A.11550 (Chapter 484) Rules (Weisenberg): Requires special education teachers and special education administrators to be trained in the needs of children with autism.
The governor signed into law a number of bills about specific school districts and the best interest of their students. These were bills that dealt with district-specific issues such as transportation contracts, capital spending and other school district operations that require state action.
In addition to this, the committee also passed several bills about the safety and well-being of students, which have always been priorities for members of the committee. The following are some of the bills that passed the committee this year:
A.1338 McEneny: This bill authorizes and directs the Commissioner of Education to require that school districts adopt student-to-adult ratios in outside play areas.
A.3432-D Diaz: This bill would require electronic monitoring equipment on school buses in the city of New York.
A.9824 Nolan: This bill would amend the Education Law to state explicitly that meetings of parents or parent-teacher associations must be open to the public if held on public schools property. All organizations that sponsor meetings, entertainments or other events at schools would be provided with written information about the law.
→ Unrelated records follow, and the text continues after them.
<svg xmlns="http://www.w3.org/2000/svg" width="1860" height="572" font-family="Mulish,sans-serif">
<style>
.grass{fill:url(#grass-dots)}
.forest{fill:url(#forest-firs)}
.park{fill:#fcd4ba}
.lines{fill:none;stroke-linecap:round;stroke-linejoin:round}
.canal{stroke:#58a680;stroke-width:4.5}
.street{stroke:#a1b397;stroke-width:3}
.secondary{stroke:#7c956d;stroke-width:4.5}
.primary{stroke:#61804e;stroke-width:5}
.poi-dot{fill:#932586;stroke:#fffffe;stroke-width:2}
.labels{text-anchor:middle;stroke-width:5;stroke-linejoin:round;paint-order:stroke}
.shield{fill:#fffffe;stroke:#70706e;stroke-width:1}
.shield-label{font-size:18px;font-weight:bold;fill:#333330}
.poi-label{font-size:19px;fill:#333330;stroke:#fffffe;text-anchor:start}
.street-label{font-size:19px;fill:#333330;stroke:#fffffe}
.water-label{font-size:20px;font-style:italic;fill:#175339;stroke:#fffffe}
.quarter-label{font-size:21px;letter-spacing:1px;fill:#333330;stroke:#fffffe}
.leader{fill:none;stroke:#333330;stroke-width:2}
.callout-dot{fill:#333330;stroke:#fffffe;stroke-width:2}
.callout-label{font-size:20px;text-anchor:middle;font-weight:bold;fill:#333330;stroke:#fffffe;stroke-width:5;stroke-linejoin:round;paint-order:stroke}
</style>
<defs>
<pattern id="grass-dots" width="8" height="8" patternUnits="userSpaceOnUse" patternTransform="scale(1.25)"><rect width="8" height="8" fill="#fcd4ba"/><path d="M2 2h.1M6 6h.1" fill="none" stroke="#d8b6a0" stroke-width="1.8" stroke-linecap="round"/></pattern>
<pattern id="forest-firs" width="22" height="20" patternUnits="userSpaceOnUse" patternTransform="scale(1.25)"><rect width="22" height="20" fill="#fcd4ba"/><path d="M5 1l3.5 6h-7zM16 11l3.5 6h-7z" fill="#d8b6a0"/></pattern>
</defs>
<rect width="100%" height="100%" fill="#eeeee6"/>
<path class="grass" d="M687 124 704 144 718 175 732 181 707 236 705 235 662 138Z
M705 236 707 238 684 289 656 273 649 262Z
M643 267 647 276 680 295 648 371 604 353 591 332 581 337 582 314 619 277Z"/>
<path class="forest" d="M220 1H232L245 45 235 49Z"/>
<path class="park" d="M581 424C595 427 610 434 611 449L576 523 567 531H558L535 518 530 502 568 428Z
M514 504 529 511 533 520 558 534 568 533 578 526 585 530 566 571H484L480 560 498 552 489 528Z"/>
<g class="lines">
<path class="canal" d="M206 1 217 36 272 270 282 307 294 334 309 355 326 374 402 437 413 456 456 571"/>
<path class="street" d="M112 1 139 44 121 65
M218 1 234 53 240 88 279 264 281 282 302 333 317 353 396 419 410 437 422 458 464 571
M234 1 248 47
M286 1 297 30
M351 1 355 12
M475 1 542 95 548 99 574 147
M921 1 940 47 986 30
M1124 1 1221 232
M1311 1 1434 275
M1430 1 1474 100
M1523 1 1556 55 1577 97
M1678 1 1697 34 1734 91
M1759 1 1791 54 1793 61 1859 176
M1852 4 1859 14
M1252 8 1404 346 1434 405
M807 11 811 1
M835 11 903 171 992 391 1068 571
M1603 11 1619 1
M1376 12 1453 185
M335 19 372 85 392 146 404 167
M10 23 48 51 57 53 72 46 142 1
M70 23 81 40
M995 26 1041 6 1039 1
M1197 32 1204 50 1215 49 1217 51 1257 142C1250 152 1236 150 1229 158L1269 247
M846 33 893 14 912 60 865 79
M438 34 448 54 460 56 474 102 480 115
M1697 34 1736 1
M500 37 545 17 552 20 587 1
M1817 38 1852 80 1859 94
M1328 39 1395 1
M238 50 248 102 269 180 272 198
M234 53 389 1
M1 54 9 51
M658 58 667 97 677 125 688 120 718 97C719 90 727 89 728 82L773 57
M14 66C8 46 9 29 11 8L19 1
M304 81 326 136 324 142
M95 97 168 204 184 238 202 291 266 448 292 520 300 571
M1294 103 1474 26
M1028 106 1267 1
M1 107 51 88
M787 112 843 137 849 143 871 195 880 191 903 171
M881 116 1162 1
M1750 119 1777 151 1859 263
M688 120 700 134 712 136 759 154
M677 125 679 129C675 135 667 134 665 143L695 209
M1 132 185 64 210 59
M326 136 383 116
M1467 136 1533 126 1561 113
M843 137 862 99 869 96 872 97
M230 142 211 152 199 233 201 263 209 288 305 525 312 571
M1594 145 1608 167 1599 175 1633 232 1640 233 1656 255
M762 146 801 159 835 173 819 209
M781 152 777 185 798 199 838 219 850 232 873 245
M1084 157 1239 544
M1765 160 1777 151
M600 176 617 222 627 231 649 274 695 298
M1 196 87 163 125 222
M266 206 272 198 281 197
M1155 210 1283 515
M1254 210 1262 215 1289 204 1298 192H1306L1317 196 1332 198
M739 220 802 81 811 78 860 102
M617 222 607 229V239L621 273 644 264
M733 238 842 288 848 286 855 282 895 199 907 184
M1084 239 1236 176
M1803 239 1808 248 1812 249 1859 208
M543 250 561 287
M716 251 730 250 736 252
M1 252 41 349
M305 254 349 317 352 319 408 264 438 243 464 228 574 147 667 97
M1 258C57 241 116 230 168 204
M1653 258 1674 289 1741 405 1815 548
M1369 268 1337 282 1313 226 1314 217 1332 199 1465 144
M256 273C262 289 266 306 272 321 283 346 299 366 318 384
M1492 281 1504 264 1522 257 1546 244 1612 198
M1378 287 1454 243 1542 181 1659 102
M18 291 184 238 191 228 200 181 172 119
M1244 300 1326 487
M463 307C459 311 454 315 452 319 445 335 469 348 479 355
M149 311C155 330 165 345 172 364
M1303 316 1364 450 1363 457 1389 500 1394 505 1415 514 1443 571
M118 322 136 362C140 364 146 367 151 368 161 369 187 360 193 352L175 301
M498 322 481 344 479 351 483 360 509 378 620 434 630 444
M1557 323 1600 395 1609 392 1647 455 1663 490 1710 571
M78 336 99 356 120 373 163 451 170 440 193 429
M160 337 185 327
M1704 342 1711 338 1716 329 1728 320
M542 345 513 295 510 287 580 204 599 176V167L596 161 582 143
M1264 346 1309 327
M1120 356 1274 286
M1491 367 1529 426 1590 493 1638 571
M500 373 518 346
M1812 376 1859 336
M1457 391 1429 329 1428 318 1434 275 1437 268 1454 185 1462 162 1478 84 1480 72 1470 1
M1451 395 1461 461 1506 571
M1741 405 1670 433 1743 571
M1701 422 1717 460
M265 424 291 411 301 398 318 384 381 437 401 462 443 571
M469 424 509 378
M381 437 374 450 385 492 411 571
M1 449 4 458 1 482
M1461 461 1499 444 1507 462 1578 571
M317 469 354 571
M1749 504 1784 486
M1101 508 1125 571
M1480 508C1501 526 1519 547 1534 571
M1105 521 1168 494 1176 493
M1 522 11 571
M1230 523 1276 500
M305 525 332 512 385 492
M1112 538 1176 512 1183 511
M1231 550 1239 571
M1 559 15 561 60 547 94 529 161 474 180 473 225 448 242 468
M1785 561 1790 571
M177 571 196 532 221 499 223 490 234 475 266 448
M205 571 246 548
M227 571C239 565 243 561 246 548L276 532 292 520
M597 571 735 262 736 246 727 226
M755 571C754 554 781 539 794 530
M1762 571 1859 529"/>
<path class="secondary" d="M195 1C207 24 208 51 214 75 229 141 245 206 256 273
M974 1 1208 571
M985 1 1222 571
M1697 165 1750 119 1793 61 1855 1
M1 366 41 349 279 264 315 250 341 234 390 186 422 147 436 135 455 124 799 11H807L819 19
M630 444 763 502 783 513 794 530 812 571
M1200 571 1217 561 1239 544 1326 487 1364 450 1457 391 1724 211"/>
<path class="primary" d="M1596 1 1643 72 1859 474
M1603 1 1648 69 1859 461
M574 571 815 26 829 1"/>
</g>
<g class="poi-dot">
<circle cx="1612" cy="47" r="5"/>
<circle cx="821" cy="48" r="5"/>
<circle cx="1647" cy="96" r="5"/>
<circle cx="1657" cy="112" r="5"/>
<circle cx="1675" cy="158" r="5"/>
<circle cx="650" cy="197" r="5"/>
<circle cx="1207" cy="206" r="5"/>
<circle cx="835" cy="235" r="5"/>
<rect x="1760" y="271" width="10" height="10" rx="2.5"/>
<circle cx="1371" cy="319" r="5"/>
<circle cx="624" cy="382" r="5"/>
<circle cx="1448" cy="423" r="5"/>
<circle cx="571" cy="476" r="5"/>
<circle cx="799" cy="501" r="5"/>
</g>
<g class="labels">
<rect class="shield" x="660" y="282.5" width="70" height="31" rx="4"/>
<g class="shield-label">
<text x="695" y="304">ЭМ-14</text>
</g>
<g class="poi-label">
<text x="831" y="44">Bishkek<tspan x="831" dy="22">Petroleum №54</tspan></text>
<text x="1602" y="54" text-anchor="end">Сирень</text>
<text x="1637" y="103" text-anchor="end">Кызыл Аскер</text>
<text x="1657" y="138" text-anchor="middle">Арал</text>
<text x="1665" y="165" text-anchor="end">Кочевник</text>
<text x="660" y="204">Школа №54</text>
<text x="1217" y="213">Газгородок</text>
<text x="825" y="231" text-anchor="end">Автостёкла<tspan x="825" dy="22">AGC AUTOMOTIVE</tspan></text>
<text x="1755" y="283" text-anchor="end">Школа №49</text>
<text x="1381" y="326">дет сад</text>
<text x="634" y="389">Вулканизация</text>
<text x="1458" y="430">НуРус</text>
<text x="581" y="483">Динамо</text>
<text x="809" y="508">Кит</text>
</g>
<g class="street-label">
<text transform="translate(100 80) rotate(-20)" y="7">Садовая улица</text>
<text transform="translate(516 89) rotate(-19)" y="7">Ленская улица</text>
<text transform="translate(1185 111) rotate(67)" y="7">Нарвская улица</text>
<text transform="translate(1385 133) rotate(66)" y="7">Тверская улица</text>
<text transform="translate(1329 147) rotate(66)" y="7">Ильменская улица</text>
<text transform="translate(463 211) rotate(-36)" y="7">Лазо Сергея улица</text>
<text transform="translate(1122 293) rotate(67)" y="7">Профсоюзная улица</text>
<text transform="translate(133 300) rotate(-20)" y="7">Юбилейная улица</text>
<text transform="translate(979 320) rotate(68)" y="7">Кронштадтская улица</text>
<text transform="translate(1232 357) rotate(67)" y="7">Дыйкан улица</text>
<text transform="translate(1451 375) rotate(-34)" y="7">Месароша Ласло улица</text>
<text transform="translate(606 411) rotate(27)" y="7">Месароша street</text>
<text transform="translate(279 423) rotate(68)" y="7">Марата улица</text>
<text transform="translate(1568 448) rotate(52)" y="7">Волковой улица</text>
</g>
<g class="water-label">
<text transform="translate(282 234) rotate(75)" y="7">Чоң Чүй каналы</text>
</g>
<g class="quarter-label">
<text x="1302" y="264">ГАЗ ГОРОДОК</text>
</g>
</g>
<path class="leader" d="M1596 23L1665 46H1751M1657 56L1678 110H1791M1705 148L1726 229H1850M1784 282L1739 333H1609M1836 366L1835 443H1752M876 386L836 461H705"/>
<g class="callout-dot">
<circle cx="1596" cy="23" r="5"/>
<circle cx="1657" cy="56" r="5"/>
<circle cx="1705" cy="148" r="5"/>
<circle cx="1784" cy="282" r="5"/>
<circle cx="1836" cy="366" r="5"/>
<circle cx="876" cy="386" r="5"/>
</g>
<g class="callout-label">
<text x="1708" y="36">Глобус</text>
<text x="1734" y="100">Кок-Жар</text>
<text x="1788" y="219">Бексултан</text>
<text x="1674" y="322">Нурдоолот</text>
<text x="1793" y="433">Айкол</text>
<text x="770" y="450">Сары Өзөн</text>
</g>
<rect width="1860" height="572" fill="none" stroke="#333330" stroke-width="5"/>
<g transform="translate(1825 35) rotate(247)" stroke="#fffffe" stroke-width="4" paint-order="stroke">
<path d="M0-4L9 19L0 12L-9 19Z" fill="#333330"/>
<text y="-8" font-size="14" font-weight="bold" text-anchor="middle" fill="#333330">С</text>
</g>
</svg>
A.11092 Nolan: This bill would require review of foreign language learning standards. It would also establish a pilot program to support Regents review of learning standards.
A.11256 Brodsky: This bill deals with the safe and responsible use of the Internet, which, if not used wisely, can easily turn inquiry into danger. It would also require the Commissioner of Education to develop age-appropriate resources for schools to provide grade students and their parents/legal guardians instructions concerning Internet safety.
The state budget significantly affects education. As I write this, the national, state, and local news about the economy cautions my exhilaration about our success in 2008. This upcoming year we will need to be creative, patient and work together to make sure that all students receive the best education.
The state budget for the fiscal year 2008-2009 kept the promise to fund a sound, basic education from Pre-K through high school graduation. The crisis that today plagues our economy will have an impact on New York State’s revenues and expenditures but it will not weaken the Assembly’s or my resolve to champion education. That is our future. It will take all of us working together to see our schools through difficult times.
It’s vital that we can have trust in those who control the purse strings of our public schools. And it’s equally vital that we adequately punish any school administrator who violates that trust by using taxpayer dollars for his or her personal gain.
I recently sponsored legislation that passed the Assembly to combat fraud by school administrators (A.11513-A). The measure will revoke the professional license of any school administrator or supervisor convicted of defrauding the government in excess of $1,000 and remove that person from his or her job.
We took this step to help prevent embezzlement by school administrators. When a school district leader abuses his or her power to that degree, that person should no longer serve our children or our community. This is a tough bill that will send corrupt school administrators a message: Not in this state.
I am very pleased to have worked with Speaker Silver in addressing these issues which are profoundly important to schools and families. Parents need to know with certainty that when they send their children to school each morning, they will be in a safe environment where they are free to learn. By revoking the teaching certificate of any teacher convicted of a sex offense, we can protect our students and provide parents with the necessary assurance that the school has investigated each teacher’s background completely and thoroughly.
In addition, by revoking the certificates and terminating employment of school administrators who defraud the government, we effectively protect our school communities.